После этого мотор закрывают теплым чехлом, а самолет прочно привязывают к кольям, вмороженным в лед.

Радист вынул аккумулятор из самолета и, тщательно осмотрев радиоприборы, бережно закрыл их ватными чехлами.

Солнце скрылось за горизонт, и очертания далекого маяка резко вырисовывались в оранжевом пятне заката.

Усталые после тяжелого полета, промерзшие в оглушенные ревом мотора, летчики сразу же легли спать.

?

Пятый день завывает шторм.
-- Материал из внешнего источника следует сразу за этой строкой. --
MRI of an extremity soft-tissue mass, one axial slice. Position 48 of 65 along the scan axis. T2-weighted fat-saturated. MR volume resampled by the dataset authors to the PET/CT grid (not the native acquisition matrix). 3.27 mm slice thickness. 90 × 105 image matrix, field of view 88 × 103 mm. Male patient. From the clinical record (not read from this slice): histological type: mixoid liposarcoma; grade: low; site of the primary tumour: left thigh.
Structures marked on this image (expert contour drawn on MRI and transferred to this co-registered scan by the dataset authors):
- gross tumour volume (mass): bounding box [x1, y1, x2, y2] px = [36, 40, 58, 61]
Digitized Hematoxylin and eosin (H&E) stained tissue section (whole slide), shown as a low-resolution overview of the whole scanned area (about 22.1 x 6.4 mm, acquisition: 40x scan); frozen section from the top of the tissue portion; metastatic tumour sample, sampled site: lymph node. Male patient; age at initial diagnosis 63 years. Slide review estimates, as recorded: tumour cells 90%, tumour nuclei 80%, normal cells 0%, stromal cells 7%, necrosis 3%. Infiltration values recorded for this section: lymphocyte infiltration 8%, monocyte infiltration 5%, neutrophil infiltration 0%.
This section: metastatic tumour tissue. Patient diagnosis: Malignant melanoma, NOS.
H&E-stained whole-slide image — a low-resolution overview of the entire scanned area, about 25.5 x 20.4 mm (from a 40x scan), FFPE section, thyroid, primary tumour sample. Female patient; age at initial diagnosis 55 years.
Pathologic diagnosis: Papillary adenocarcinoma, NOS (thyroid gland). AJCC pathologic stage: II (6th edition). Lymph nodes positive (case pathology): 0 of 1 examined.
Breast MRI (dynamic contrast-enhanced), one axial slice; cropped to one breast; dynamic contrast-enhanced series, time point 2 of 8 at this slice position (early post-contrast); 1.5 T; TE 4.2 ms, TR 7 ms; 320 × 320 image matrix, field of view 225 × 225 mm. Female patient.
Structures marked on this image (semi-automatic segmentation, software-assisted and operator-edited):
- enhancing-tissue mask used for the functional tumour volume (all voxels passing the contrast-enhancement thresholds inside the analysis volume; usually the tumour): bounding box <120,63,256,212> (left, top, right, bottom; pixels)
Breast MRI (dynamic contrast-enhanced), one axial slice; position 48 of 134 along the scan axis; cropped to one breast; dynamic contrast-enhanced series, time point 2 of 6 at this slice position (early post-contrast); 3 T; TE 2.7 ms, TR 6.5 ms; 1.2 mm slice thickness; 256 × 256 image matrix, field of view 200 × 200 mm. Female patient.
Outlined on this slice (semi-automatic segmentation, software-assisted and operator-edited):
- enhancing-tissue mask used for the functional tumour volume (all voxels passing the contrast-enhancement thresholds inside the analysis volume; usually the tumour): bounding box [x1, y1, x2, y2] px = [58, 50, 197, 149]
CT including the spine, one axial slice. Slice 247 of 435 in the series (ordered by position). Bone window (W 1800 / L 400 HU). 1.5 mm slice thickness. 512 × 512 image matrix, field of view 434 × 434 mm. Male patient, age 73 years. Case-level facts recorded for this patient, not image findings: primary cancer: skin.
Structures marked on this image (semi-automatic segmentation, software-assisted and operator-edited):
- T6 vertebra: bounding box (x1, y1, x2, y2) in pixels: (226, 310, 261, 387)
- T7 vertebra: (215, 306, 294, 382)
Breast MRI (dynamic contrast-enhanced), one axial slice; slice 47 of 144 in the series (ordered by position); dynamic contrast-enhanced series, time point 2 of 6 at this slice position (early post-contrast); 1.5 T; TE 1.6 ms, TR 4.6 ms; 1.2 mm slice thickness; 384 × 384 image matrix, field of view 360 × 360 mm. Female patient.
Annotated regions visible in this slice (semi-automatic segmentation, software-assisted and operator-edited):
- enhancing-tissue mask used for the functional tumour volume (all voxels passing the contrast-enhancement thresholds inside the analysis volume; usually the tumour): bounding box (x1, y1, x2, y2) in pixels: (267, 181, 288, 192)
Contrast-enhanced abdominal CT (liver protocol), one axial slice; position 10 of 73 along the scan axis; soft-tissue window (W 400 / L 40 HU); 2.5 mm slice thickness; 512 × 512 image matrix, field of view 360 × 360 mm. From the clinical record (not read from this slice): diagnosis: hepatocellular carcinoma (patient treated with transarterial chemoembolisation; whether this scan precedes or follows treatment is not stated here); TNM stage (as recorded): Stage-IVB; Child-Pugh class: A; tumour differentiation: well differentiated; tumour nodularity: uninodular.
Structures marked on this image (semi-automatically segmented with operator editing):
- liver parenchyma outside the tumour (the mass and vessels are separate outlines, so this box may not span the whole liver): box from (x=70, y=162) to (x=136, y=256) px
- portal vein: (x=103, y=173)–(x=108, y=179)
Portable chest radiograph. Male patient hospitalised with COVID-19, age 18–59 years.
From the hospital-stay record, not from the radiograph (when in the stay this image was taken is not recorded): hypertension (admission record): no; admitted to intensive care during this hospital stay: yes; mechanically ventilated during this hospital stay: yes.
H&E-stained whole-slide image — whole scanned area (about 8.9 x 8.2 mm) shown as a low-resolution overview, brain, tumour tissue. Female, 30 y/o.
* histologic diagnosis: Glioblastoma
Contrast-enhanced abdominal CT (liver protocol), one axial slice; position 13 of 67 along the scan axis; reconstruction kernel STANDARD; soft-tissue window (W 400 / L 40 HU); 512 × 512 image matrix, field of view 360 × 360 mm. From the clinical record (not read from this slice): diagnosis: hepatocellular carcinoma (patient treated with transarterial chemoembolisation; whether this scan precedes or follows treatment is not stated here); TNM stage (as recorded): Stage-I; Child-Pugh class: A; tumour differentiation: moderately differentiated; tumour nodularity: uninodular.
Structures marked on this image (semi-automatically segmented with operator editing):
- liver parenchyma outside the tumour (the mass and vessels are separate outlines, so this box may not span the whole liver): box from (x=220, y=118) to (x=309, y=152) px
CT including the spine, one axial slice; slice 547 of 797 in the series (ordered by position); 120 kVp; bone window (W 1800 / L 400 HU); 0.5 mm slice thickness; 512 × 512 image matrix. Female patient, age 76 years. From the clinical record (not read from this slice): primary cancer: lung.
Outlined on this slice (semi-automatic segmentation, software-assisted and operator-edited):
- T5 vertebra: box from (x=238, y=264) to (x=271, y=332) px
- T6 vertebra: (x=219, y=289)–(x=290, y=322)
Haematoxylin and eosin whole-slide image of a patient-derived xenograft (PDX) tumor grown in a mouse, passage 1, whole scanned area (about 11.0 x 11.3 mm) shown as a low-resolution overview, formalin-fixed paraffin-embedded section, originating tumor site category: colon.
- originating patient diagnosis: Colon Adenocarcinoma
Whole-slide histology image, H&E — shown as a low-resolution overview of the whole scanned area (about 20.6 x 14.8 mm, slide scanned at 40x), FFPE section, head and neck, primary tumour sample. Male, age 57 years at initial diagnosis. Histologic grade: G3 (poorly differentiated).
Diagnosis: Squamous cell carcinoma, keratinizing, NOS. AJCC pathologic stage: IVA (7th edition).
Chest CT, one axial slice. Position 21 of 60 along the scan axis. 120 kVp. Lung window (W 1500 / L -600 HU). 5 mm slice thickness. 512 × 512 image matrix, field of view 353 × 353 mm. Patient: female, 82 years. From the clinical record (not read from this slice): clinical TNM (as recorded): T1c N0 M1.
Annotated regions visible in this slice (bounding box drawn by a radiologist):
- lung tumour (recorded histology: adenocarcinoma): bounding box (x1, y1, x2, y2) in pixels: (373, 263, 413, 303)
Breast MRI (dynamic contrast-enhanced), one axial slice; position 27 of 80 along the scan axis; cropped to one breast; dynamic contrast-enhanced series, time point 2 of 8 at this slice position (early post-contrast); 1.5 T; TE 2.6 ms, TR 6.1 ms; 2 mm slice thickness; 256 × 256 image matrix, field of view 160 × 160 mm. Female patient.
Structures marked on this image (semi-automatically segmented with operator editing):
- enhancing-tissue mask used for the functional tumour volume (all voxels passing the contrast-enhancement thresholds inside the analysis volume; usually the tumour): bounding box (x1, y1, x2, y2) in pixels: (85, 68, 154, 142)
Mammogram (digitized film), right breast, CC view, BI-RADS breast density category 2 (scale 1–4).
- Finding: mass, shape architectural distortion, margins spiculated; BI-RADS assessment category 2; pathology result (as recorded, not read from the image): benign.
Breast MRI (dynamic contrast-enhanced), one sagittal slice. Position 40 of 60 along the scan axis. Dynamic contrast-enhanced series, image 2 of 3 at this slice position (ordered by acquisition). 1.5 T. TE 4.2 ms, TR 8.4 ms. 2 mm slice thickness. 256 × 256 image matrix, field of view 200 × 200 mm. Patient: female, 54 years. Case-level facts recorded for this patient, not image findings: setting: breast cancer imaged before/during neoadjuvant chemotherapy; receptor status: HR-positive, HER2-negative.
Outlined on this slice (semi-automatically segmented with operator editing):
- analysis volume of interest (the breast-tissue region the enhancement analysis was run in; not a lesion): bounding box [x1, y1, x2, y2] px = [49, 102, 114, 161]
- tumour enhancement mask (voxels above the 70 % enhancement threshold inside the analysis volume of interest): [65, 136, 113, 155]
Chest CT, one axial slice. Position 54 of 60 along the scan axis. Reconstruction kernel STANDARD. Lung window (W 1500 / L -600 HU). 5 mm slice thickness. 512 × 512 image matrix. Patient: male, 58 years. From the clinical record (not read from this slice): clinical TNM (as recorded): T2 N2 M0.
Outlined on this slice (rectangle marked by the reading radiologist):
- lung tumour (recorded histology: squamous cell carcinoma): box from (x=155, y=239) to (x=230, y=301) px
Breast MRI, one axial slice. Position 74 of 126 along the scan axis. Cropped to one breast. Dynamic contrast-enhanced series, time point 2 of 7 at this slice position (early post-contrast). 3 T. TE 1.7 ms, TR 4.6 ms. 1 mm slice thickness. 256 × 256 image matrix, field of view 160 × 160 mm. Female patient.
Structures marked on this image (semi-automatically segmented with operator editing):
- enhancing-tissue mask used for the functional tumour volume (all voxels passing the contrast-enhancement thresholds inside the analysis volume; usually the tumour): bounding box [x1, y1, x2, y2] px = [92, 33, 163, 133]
Сильный норд-ост набрасывается на маленький домик, где живут летчики, завывает в антенне радиостанции, ломает лед у берегов. С океана движутся льды па Колгуев, на Канинскую землю, на Моржовец, и загромождают их берега. В воздухе стоит грозный гуд моря.

Наступает вечер.

В теплом уютном домике Совторгфлота семь человек: летчики Бабушкин и Михеев, механик Грошев, штурман Крюков, радист и двое научных работников.

За маленькими оконцами полыхают огни северного сияния. В ушах звучит "Кармен" из Московского Большого театра. Но достаточно повернуть ручку приемника — и Михеев легко ловит звуки заграничной музыки или человеческую речь из Барселоны, Берлина, Парижа.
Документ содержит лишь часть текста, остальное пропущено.